There are only a few living authors of western literature who can truly be called legends in the field — Richard Wheeler is one of them. He started a fascinating blog some time ago, then abandoned it, offering his views on writing and publishing on Ed Gorman’s blog and in comments here. But now he’s back with a blog of his own. Whether you read westerns of not, I highly recommend you put him on your blogroll for his valuable insights, candid opinions, and informed take on the biz (he was an editor before he became a novelist, so he knows both sides of the biz)

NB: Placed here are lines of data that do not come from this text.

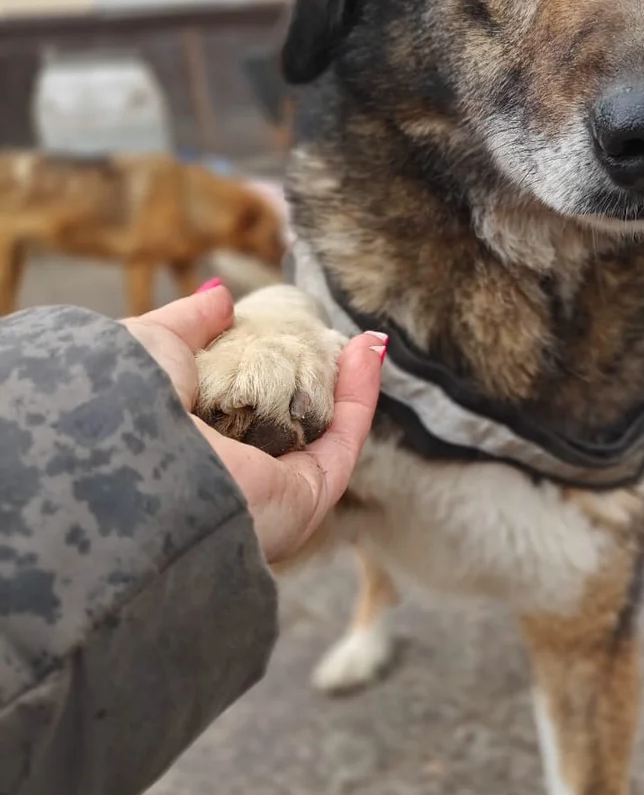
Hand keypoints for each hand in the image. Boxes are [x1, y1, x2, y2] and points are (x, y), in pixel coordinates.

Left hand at [122, 283, 382, 563]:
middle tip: (328, 342)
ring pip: (320, 436)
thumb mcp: (150, 345)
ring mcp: (269, 494)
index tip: (281, 335)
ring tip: (361, 341)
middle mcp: (225, 480)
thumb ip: (188, 323)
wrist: (131, 455)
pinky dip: (360, 396)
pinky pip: (343, 442)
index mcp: (180, 451)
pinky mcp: (306, 498)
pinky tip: (368, 351)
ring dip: (345, 386)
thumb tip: (220, 296)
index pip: (230, 413)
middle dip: (311, 384)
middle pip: (282, 430)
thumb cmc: (123, 401)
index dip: (260, 374)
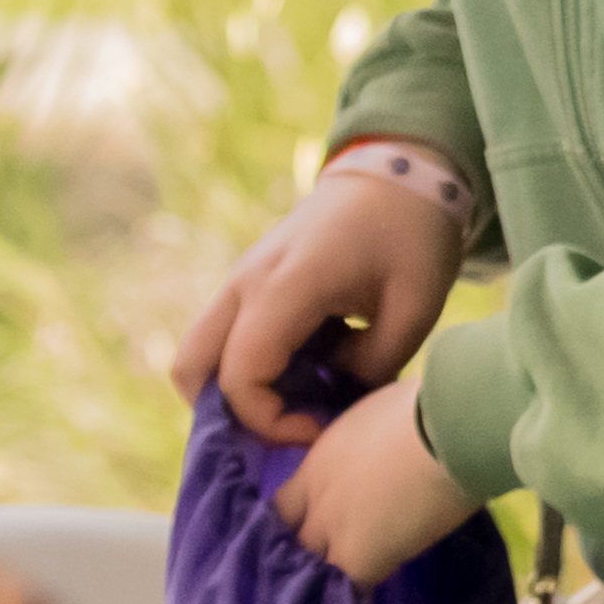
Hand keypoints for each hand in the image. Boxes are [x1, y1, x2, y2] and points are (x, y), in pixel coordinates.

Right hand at [179, 158, 471, 456]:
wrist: (397, 174)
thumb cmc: (412, 237)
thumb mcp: (414, 311)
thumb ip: (371, 368)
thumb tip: (332, 399)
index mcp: (284, 287)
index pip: (240, 378)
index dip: (271, 423)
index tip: (321, 429)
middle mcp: (246, 283)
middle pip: (190, 368)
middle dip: (229, 414)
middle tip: (290, 426)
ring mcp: (241, 279)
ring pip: (198, 354)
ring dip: (234, 390)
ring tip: (298, 401)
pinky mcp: (248, 282)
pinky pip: (224, 338)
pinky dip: (247, 368)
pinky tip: (304, 372)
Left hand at [283, 380, 479, 581]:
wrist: (447, 426)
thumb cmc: (422, 408)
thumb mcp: (371, 420)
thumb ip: (359, 449)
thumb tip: (376, 455)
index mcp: (317, 463)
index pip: (283, 507)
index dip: (294, 523)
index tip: (308, 534)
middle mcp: (316, 499)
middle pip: (290, 541)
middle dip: (305, 557)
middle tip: (324, 573)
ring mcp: (334, 529)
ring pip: (312, 571)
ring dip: (327, 582)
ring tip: (342, 601)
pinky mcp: (362, 556)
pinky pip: (348, 590)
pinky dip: (355, 600)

Today, in a discussion of Gary Svee’s book SANCTUARY, he blames publishers with a deeply-held, anachronistic view of westerns for the demise of the genre in print:
In the last several decades, western fiction has been forced into a procrustean
bed by New York’s mass-market publishers. And now almost all the western lines
are defunct as a result.
The idea, apparently, was to have a "line" of
books with similar classical covers and contents, and this would surely reach
the vast market of western readers pining for stories with 1940s titles that
employ words like "vengeance" and "showdown." This notion had the power of
religious conviction in New York, and still does even though most western lines
have gone to heaven, or hell as the case may be.
Wheeler’s new book FIRE IN THE HOLE is saddled with one of those traditional western covers…which bares no relation to the actual story. The hero isn’t a U.S. Marshal, he’s a detective posing as a vermin exterminator in a filthy, Montana mining camp. Not exactly your typical western hero or setting. All you have to do is read the opening chapter and you’ll be hooked.
2 thoughts on “He’s Back!”
Amazing. There is Mr. Wheeler grieving for the demise of the nonformulaic Western novel. Here am I, wishing I could find some to publish. And I even live in Texas.
Burton works for Zumaya Publications, one of those POD outfits (www.zumayapublications.com)that makes most of their money from authors selling copies to their families. It’s not a vanity press in a strict sense, but check out their contract (http://www.zumayapublications.com/Downloads/StandardContract.pdf)
and you’ll see why no real author would go to them.
One laughable clause states that the author isn’t allowed to buy copies of his or her book from any other source but the publisher (a clause I have never seen in a book contract before). The first 20 copies are available at the publisher’s wholesale cost and any others beyond that at $2 above wholesale cost. The publisher has a right to add a $1 surcharge — or more — on top of that at a later date. What the fuck???
There’s another rather revealing clause stating that if the author receives an offer from a “traditional, advance-paying publisher” the author must fork over 20% of any advance receive or $500, whichever is more. What can you take away from this? That they aren’t a traditional, advance paying publisher. They are a POD press. You are better off paying your own way at iUniverse. Your covers will certainly look better. But back to that contract…
Another clause states that the author also must give Zumaya the right of first refusal on any subsequent works. What is your motivation to do that? In consideration of their huge advance? There is no advance. They want you bound to them and give you nothing in return. It’s insane.
I commend them for posting their contract. That act alone shows unusual honesty. It’s a shame that honesty isn’t backed by a contract that more reasonable and equitable.